Denkbar ist als erster Schritt unter Einbeziehung der Deutschen Bundesbahn (DB) eine Strecke vom Bahnhof in Siegen nach Deuz und Werthenbach. Stadtbahnzüge könnten über die DB-Strecke von Siegen nach Weidenau und dann über die Gleise der ehemaligen Kleinbahn Weidenau-Deuz (KWD) rollen. Bis auf die Fahrleitung im Bereich der KWD sind sämtliche Anlagen vorhanden! Die Stadtbahn kann den Anschluß an die in Weidenau ankommenden InterRegio Züge der DB herstellen, so daß sich der Betriebsaufwand für die DB verringert. Von Weidenau aus sollte die Stadtbahn auf einem weiteren Streckenast Kreuztal bedienen. Dies ist ohne Strassenbenutzung nicht möglich. Bedenkt man aber, wieviel Raum inzwischen für den Strassenverkehr durch die Hüttentalstrasse zur Verfügung steht, so sollte genügend Platz in der Mitte der Bundesstrasse für zumindest für ein Bahngleis reserviert werden können. Dabei könnte sogar wie in Braunschweig ein Gleis in einem Rasenstreifen verlegt werden. Vom Bahnhof Siegen aus sei weiterhin eine Verbindung nach Eiserfeld empfohlen, die bis zum Bahnhof Eintracht den Anschluß der ESE benutzt und dann an der Sieg entlang bis Eiserfeld Ortsmitte geführt werden kann. In der Rinsenau könnte in Ergänzung zur VWS-Bushalle ein Depot für die Bahnfahrzeuge angelegt werden. Ab Eiserfeld könnte die Bahn der alten Linienführung folgend Eisern erreichen-hier gab es bereits früher auf Teilstücken ein eigenes Gleisbett. Vorstellbar ist auch die Erweiterung zu einer Ringlinie, die über Wilnsdorf-Dielfen-Kaan nach Siegen zurückführt. Diese Linie könnte zu einem Teil wiederum DB-Gleise benutzen, zumindest ab Kaan durch den Giersbergtunnel nach Siegen-Bahnhof.

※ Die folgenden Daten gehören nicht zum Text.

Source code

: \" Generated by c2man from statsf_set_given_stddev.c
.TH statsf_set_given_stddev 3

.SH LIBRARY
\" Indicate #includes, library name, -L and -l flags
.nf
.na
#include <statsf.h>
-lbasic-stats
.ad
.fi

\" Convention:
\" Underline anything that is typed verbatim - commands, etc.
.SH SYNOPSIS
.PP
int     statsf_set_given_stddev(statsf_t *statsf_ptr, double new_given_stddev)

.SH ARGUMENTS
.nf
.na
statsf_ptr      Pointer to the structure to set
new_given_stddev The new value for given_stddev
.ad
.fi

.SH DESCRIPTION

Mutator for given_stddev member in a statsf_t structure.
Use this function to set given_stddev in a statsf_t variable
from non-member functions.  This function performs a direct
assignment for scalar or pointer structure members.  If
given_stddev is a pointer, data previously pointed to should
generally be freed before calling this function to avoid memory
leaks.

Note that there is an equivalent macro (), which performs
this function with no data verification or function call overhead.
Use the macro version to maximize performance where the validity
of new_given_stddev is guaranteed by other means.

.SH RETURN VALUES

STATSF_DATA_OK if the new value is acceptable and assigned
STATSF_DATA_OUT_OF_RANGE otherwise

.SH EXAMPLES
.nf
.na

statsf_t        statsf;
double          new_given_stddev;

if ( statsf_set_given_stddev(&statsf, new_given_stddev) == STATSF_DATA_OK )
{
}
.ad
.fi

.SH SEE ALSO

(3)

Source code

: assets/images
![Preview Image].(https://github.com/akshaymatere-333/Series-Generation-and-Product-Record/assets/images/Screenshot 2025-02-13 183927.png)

Der Raum für zusätzliche Strassenanlagen kann gerade in Siegen nicht beliebig vermehrt werden und man hat sehr oft den Eindruck, daß des Guten schon zuviel getan wurde. Wer heute zum Beispiel die Koblenzer Strasse in Höhe der Siegerlandhalle und die Autoschlangen darauf betrachtet, erfährt eindrücklich, was mit eingeschränkter Lebensqualität der dort lebenden Bürger und auch der festsitzenden Autofahrer gemeint ist. Hier wird unnötig Lärm und Schmutz produziert und Zeit verschwendet. Das muß auch die Siegener Stadtväter bewegen, nach buchstäblich anderen Wegen als den bislang üblichen zu suchen. Für die Verwirklichung eines Vorhabens, wie es hier dargelegt ist, stehen EG-Gelder zur Verfügung, Buslinien können eingestellt (!) und Gelder für den Strassen- und Parkplatzbau eingespart werden. Deshalb ist die Anregung zur (Wieder-) Einführung der Stadtbahn in Siegen auch in finanzieller Hinsicht so utopisch nicht, wie sie sich zugegebenermaßen auf den ersten Blick liest. Ein genaueres Abwägen des Vorschlags durch die Stadt Siegen und den Kreis aber könnte lohnen und zu einer besseren und attraktiven Verkehrstruktur in Zukunft führen!